Trastuzumab Resistance: Role for Notch Signaling

1Molecular Biology Program, Cardinal Bernardin Cancer Center, Loyola University Medical Center, Maywood, IL, USA
2Department of Pathology, Oncology Institute, Cardinal Bernardin Cancer Center, Maywood, IL, USA
3Molecular and Cellular Biochemistry Program, Cardinal Bernardin Cancer Center, Loyola University Medical Center, Maywood, IL, USA

Received 3 June 2009; Revised 8 December 2009; Accepted 9 December 2009

Academic Editor: John D. Scott

Copyright © 2009 Kinnari Mehta and Clodia Osipo.

Abstract

Epidermal growth factor receptor-2 (ErbB-2/HER2) is a potent breast oncogene that has been shown to be amplified in 20% of breast cancers.
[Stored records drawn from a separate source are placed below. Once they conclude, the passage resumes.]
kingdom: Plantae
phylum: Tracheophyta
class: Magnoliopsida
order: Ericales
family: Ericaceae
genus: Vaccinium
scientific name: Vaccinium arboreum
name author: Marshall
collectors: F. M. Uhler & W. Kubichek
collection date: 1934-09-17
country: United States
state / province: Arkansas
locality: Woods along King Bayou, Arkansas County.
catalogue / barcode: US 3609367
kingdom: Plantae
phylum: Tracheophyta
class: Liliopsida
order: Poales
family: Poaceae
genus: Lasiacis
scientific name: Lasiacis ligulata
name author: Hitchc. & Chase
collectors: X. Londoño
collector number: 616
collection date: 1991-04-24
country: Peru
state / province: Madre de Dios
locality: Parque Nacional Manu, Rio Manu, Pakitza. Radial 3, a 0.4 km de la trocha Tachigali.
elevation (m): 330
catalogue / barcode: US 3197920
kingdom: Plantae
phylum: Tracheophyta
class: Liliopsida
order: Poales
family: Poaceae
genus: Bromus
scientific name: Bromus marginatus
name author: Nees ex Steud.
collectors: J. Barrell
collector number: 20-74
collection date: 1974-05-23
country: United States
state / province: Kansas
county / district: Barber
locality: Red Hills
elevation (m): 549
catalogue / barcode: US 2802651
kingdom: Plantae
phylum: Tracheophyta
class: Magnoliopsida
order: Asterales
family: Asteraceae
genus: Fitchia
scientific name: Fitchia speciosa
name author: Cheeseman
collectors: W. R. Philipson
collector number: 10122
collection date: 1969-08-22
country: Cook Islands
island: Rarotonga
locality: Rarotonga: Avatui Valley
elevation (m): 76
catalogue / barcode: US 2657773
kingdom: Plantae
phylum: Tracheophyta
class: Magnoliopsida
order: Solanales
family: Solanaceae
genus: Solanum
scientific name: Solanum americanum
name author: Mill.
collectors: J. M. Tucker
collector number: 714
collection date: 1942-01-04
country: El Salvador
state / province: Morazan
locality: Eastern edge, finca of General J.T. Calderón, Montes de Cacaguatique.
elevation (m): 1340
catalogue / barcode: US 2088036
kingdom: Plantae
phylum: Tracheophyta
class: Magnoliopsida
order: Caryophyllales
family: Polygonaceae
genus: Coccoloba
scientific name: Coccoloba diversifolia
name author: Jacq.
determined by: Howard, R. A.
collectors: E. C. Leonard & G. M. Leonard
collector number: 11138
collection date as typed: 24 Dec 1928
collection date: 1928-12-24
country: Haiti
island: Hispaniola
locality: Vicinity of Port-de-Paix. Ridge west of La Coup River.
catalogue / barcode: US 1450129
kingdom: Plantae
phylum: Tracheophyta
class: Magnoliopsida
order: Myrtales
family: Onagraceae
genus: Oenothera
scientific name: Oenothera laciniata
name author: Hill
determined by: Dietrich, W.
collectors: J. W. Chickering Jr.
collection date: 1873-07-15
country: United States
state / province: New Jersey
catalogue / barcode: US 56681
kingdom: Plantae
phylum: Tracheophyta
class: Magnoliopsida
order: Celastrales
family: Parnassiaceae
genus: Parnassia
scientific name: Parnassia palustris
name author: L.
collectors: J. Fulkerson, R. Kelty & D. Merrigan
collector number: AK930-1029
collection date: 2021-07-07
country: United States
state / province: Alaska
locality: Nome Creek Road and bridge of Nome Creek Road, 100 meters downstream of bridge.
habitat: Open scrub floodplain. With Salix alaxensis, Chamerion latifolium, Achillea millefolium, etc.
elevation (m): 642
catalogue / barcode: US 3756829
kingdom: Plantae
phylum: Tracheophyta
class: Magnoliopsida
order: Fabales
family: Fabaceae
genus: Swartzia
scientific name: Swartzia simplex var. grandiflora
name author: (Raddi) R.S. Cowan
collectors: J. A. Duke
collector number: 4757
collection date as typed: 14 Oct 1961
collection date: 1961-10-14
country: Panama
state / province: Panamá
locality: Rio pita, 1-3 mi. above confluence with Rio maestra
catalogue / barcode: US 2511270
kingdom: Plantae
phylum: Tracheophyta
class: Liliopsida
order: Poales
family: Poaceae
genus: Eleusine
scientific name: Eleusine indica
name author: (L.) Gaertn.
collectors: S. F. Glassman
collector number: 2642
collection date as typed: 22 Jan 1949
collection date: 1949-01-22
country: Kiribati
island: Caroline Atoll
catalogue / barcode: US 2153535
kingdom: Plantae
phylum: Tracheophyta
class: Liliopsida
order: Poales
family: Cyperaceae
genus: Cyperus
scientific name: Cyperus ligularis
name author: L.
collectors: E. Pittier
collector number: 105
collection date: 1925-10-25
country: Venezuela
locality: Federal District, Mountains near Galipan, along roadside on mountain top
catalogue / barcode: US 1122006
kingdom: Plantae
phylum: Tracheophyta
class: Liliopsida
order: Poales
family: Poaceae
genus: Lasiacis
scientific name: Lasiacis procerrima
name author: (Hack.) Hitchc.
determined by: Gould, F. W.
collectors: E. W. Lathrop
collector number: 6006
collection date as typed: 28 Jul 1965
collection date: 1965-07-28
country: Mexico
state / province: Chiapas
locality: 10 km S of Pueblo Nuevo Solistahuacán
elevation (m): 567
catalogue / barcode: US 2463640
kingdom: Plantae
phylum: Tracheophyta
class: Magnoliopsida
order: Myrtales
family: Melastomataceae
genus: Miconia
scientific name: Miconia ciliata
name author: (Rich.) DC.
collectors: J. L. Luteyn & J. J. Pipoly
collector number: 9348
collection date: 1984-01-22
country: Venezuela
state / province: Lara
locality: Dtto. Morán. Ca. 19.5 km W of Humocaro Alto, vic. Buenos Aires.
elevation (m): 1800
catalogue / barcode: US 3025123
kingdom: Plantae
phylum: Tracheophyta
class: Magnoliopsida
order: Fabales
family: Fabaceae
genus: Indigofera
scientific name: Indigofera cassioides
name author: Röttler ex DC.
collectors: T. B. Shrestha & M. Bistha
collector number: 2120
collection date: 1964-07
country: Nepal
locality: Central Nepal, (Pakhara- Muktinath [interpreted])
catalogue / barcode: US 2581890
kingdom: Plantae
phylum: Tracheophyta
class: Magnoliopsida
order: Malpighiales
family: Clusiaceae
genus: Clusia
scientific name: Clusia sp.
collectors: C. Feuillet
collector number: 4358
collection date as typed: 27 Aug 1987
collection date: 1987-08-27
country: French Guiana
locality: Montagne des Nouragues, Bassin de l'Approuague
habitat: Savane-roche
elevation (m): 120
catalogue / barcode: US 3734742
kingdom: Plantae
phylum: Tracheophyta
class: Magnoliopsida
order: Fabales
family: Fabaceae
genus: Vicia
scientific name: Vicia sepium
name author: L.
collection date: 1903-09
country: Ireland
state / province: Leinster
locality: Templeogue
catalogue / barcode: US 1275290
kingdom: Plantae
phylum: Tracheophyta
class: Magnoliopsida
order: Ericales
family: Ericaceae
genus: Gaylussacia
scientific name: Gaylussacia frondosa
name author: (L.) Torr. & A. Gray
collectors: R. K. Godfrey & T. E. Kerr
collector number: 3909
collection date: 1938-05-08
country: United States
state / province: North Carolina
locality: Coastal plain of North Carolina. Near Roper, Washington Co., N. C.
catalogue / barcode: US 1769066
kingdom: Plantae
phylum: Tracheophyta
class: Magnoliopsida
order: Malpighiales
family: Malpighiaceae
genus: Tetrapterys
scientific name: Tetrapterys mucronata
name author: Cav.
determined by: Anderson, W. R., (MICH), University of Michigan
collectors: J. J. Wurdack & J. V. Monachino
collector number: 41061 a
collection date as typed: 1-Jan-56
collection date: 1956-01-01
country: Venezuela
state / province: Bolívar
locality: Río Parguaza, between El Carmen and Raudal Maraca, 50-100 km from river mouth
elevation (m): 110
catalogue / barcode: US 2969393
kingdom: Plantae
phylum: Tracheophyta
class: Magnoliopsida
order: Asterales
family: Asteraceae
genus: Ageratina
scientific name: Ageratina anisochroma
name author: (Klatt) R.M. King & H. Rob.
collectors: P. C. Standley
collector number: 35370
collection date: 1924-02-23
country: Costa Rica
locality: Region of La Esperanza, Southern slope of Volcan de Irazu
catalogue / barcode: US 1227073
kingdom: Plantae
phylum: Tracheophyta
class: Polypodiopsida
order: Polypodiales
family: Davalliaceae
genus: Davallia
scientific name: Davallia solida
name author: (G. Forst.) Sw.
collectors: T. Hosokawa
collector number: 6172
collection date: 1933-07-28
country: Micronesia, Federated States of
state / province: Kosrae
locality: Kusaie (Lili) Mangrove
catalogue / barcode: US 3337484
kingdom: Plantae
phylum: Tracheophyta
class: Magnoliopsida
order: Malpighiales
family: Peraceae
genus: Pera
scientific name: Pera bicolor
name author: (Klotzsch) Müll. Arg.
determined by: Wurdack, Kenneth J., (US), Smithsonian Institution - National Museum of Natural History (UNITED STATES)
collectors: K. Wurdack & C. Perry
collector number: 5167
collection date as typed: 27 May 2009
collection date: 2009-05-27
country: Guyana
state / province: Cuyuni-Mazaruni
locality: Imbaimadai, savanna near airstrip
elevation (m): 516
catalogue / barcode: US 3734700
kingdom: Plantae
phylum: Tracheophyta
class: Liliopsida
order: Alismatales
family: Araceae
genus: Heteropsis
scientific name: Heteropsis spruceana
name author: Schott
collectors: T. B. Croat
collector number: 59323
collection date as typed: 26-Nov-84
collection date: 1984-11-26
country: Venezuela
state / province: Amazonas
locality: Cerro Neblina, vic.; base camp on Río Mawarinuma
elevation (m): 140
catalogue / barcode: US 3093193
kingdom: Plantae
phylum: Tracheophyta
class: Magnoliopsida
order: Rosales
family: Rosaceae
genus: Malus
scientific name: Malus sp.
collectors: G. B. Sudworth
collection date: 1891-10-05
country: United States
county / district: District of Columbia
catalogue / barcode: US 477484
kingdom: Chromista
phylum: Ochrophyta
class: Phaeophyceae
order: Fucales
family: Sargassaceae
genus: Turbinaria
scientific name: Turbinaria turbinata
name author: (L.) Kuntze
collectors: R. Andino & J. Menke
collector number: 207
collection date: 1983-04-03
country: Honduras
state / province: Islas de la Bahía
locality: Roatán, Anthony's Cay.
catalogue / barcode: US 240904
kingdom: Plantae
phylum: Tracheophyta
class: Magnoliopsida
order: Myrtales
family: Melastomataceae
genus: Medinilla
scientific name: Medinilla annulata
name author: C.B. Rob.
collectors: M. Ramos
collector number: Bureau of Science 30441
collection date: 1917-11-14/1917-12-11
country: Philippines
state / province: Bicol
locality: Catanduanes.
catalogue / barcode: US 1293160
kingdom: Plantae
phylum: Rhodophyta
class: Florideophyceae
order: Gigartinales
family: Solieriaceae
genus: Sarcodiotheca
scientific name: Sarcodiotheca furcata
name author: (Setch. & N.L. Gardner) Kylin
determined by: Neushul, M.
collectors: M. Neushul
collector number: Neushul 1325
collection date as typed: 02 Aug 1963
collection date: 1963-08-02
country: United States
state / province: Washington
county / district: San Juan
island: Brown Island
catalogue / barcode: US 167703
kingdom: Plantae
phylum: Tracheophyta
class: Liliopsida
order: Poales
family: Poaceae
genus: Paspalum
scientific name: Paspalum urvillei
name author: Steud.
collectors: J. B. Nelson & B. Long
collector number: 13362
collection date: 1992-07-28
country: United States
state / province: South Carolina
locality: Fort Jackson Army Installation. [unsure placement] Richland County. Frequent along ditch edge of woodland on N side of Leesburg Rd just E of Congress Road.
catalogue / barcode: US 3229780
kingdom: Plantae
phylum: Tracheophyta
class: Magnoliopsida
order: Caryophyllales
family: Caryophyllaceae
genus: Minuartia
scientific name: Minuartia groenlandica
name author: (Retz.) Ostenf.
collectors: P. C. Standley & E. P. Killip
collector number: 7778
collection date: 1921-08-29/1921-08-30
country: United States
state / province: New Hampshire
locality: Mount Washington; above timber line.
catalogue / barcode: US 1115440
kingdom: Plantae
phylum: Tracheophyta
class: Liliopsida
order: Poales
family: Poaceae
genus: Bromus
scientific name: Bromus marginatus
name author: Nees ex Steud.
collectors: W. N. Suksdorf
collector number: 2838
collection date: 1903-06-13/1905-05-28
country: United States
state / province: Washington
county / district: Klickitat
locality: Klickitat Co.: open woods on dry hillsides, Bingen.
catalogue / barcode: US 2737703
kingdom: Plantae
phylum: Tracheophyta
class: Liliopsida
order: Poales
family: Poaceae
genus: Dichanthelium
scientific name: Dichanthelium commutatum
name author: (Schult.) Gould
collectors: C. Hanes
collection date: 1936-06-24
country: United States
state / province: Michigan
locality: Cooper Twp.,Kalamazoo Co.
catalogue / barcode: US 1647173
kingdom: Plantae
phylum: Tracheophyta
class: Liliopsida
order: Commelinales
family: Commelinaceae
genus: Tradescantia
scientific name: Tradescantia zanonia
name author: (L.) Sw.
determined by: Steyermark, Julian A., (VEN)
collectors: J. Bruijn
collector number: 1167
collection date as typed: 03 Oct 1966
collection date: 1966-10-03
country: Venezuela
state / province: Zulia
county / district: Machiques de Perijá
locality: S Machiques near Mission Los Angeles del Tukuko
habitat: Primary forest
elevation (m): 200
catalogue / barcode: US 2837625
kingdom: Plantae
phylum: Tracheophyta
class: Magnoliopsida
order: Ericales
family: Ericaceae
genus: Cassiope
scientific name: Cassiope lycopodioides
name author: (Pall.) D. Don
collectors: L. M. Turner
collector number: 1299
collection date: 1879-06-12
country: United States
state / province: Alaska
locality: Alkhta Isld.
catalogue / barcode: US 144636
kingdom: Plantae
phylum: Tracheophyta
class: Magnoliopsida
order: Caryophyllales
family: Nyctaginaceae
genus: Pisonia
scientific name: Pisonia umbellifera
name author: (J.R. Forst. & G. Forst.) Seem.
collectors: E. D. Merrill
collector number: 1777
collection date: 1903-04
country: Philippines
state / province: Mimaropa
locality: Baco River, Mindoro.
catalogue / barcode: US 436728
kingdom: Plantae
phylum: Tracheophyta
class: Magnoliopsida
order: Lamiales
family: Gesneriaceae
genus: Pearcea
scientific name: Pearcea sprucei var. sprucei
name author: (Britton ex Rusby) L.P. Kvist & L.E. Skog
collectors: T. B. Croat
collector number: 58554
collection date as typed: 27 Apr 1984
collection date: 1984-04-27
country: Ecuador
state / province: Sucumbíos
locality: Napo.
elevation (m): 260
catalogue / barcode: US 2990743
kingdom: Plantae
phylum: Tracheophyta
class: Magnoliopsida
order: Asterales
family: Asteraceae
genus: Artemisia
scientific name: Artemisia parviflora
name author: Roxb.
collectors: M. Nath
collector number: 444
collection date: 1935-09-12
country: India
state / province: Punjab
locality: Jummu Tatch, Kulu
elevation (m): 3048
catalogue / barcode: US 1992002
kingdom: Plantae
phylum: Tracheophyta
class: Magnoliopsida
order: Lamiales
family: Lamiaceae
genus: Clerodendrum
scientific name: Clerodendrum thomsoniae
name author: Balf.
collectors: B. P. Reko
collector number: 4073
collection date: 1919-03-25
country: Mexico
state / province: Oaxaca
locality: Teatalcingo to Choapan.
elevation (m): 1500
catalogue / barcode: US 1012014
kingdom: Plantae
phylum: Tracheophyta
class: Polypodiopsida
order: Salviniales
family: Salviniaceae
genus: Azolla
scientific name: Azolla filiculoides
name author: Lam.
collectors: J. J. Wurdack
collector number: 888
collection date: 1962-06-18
Overexpression of ErbB-2 predicts for aggressive tumor behavior, resistance to some cytotoxic and antihormonal therapies, and poor overall survival. Trastuzumab, the humanized, monoclonal antibody directed against ErbB-2 has shown tremendous efficacy and improved overall survival for women when combined with a taxane-based chemotherapy. However, resistance to trastuzumab remains a major concern, most notably in women with metastatic breast cancer. Numerous mechanisms that include overexpression of alternate receptor tyrosine kinases and/or loss of critical tumor suppressors have been proposed in the last several years to elucidate trastuzumab resistance. Here we review the many possible mechanisms of action that could contribute to resistance, and novel therapies to prevent or reverse the resistant phenotype. Moreover, we provide a critical role for Notch signaling cross-talk with overlapping or new signaling networks in trastuzumab-resistant breast.